• **本文**
大画面 TV の PC モニター化のススメ

これは mstdn.maud.io Advent Calendar 2022 18日目の記事です
昨日は するすすさん でした

今年もアドカレの季節がやってきました。例年通りであれば散財記になるはずでしたが(?)、今回は趣向を変えて今年 PC 用途で使用する大型 TV を購入するにあたり諸々調べたことを備忘録を兼ね、解説記事風にまとめてみることとします。

近年の TV と PC モニター事情

少し前までは、PC を TV に繋ぐというと、画面の大きさの割に解像度が低かったり表示に癖があったりと PC モニターが用意できないときの代用というようなイメージがありましたが、4K TV 時代に入り特に解像度面での問題が解消され、その広大な作業領域が魅力になりました。また、PC 利用に向いた機能が搭載されたり、チューナーを省き TV が見られない TV が発売されたりと機能面での TV と PC モニターの差は次第に小さくなってきています。しかし、それでも画面の大きさ以外にも細かい差はまだまだ大きく、気をつけなければいけないポイントが複数あったりします。この記事では、そんな点をおさえながら大画面 TV を PC モニターとして使うメリットやデメリット、そして豆知識について紹介していこうと思います。

大画面 TV を PC モニターとして使うメリット、デメリット

  • メリット

    1. 大画面を比較的低価格で手に入れられる
    2. そもそも PC 向けモニターとして存在しない画面サイズや有機 EL (OLED)なものなどの入手が容易である
    3. 上位機種の多くは倍速機能が搭載され、120Hzの高リフレッシュレートなモニターが比較的低価格で入手できる
    4. スマート TV 機能を内蔵したものであれば、各種配信サービスの動画等が単体で見られる
    5. 各種 HDR 規格や音声フォーマットに対応し、高画質・高音質であるものが多い
    6. PC モニターと比べ HDMI 端子数が多い
    7. 多くが ARC/eARC に対応しておりサウンドバー等との接続が容易である
    8. 家電量販店などで展示されている機種が多く、実際に見て選びやすい
    9. (チューナーレスを除き)テレビが見られる
    10. マルチモニター環境から置き換えてデスク上や配線をスッキリとさせることができる
  • デメリット

    1. 多くがグレアパネルで映り込みが起こる
    2. VA パネル搭載機が多く、その場合は視野角が狭い
    3. PC 接続を想定していない設計となっており、遅延が発生したり文字などが見にくくなる機種が一部存在する
    4. PC モニターと比べ液晶パネルの応答速度が遅いものが多い
    5. 機種によってはフリッカーレスでなく目が疲れやすいことがある
    6. ほとんどが HDMI 端子のみで DisplayPort 端子がない
    7. PC との電源連動ができないことが多い
    8. (チューナーレスを除き)某局の受信料の支払いが必要

項目の解説

  • メリット

    • 1, 2, 3
      大画面 TV を PC モニターとして使うメリットとして大きいのはこれです。例えば、27 インチクラスの PC モニターは 3 万円強しますが、43 インチ 4K TV は安いものでは 4 万円弱で購入することが可能です。また、4K で 144Hz クラスの PC モニターは 8 万円程度ですが、TV であれば同じような価格帯で 4K 43 インチ 120Hz 対応のモデルが購入できます。

• **提示資料**
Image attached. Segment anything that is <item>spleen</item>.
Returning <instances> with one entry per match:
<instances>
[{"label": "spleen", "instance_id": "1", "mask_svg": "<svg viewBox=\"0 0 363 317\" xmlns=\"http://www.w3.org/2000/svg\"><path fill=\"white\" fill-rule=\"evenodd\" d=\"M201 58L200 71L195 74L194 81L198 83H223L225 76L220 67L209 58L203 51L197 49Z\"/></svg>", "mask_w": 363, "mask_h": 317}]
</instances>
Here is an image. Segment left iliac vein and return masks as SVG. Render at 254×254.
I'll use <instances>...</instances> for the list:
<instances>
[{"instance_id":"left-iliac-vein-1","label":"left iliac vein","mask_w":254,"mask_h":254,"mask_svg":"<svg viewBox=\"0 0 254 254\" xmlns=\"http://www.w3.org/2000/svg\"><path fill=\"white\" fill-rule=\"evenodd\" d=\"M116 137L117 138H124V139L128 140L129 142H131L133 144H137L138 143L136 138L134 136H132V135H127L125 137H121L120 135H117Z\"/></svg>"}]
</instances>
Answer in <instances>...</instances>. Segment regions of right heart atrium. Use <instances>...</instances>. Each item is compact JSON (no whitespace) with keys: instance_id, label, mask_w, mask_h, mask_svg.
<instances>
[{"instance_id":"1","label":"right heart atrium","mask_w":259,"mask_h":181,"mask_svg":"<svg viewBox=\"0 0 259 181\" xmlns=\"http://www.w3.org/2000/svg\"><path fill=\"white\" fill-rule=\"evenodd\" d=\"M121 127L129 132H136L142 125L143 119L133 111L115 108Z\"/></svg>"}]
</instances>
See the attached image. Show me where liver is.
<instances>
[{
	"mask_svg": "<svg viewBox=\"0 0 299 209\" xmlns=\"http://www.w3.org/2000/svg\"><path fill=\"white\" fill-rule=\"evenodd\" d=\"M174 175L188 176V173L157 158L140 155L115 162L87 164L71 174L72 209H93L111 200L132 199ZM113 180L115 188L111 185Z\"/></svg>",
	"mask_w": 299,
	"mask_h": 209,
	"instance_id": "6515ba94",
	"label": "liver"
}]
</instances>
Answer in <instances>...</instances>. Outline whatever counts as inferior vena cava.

• **記述課題**
大画面TVについての本文から、「近年の TV と PC」で始まり「を PC モニターとして使うメリットやデメリット、そして豆知識について紹介していこうと思います。」で終わる範囲を、両端の語句も含めて一字一句違えずに書き写してください。 解答の手がかりには本文だけを用いてください。

• **出力全文**
近年の TV と PC モニター事情

少し前までは、PC を TV に繋ぐというと、画面の大きさの割に解像度が低かったり表示に癖があったりと PC モニターが用意できないときの代用というようなイメージがありましたが、4K TV 時代に入り特に解像度面での問題が解消され、その広大な作業領域が魅力になりました。また、PC 利用に向いた機能が搭載されたり、チューナーを省き TV が見られない TV が発売されたりと機能面での TV と PC モニターの差は次第に小さくなってきています。しかし、それでも画面の大きさ以外にも細かい差はまだまだ大きく、気をつけなければいけないポイントが複数あったりします。この記事では、そんな点をおさえながら大画面 TV を PC モニターとして使うメリットやデメリット、そして豆知識について紹介していこうと思います。